▶ ESTRATTO DELLA FONTE
○ ○ ○ ○ ○ ○ ○
E guardando al prossimo futuro?
"Globalmente, entro il 2010, saranno quasi 2 milioni gli italiani che dovranno convivere con una diagnosi di cancro. I tempi di sopravvivenza si sono allungati e rispetto al passato la malattia si è cronicizzata. Ma questo comporta, da un lato, un problema di risorse da destinare al servizio sanitario nazionale per l’impiego di farmaci costosi e, dall’altro, il bisogno di un sempre migliore e più capillare accesso alle cure".

Proprio sul fronte dell’accesso alle cure, vale in Italia la distinzione tra strutture di serie A e strutture di serie B?
"Le strutture del nostro Paese, purtroppo, sono distribuite a pelle di leopardo. Ci sono regioni e strutture in cui si eccelle nei servizi pubblici, a cominciare dalle liste d’attesa, e altre in cui l’accesso alle cure è più difficile. Per non parlare di quelle che devono anche fare i conti anche con difficoltà finanziarie".

E’ un luogo comune tracciare una linea di demarcazione tra nord e sud della Penisola?
"In realtà, no. L’offerta di servizi in regioni come Lombardia, Veneto ed Emilia Romagna è superiore a quella delle regioni meridionali e dello stesso Lazio che, in questo momento, vive un momento di grave difficoltà. Situazione che finisce inevitabilmente per pesare sulla comunità dei malati".

Come sottolineava prima, un ulteriore passo verso il decentramento attraverso il federalismo, non sarebbe una soluzione ai problemi di regioni già in difficoltà...
"Credo che senza mettere in atto meccanismi di protezione, in situazioni di fragilità, il decentramento non possa che peggiorarne le criticità: è difficile che regioni non virtuose possano diventare tali con meno risorse. È chiaro che il decentramento avvierebbe un meccanismo di competizione positiva, ma in un primo momento i suoi effetti, in determinate aree del territorio nazionale, sarebbero negativi".

Concentriamoci sul Lazio: a che punto è il progetto di creazione della Rete Oncologica Regionale, presentato lo scorso aprile?
"Siamo in ritardo: alla fase di ideazione non ha ancora fatto seguito quella della decisione politica. Noi siamo sempre fiduciosi, ma i segnali non sono confortanti. Ecco, proprio quel progetto, avanzato alla Regione da una commissione di esperti, rappresenta una proposta di riorganizzazione dell’offerta dei servizi per assicurare ai pazienti e alle loro famiglie un miglior accesso alle cure e all’assistenza. Un sistema di razionalizzazione che comporterebbe una riduzione delle spese".

In che senso?
○ ○ ○ ○ ○ ○ ○
[Elementi archiviati]
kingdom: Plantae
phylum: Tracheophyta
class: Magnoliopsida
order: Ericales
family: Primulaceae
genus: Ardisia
○ ○ ○ ○ ○ ○ ○
▶ COMPITO ASSEGNATO 1
Traduci in inglese questa frase dell'intervista sulle cure oncologiche: "Siamo in ritardo: alla fase di ideazione non ha ancora fatto seguito quella della decisione politica."
▶ COMPITO ASSEGNATO 2
Riprendi l'intervista sulle cure oncologiche subito dopo l'ultima frase riportata e proseguila.
Il materiale non ha alcun legame con l'intervista sulle cure oncologiche.

▶ RISULTATO DELL'ESERCIZIO 1
We are behind schedule: the planning phase has not yet been followed by the phase of political decision.

▶ RISULTATO DELL'ESERCIZIO 2
"La rete  frammenta l’intera regione in dipartimenti oncologici suddivisi per aree, in base alla popolazione (su bacini di utenza mediamente di 500mila -1 milione di abitanti). Grazie a queste unità, in grado di integrare sia le attività ospedaliere che territoriali di assistenza al paziente oncologico e collegate ad una struttura centrale funzionante come un 'hub' (una sorta di centrale di smistamento sanitario), ogni territorio potrebbe contare su tutti i servizi necessari. In questo modo si creerebbe un percorso in grado di abbattere le spese della duplicazione di professionalità e attività all’interno della stessa struttura. Un 'operazione a costo zero': bisognerebbe investire, infatti, solo nei collegamenti telematici e nel personale specializzato".

Ritorniamo alle neoplasie. Quanto si investe in Italia per la prevenzione primaria?
"E' stato fatto molto. Basta pensare che una delle prime cause di cancro è legata al fumo di sigarette e all’effetto prodotto dalla legge Sirchia, almeno in termini di consapevolezza e conoscenza da parte della popolazione. Certo, occorre metter in campo strategie mirate a dissuadere dal fumo giovani e donne, che sono le categorie più a rischio ".

Esiste nel nostro Paese una cultura della prevenzione secondaria?
"Se guardiamo le statistiche, i livelli di adesione ai programmi di screening pubblici sono bassi. Ma noi siamo convinti che in molti optino per il cosiddetto screening opportunistico, cioè quello svolto nei laboratori sotto casa. Bisogna lavorare per instaurare nella popolazione la consapevolezza che lo screening pubblico è quello più sicuro e che dà maggiori risultati".

C'è, poi, un terzo livello di prevenzione che riguarda più strettamente i malati oncologici. Funzionano i programmi di monitoraggio delle terapie?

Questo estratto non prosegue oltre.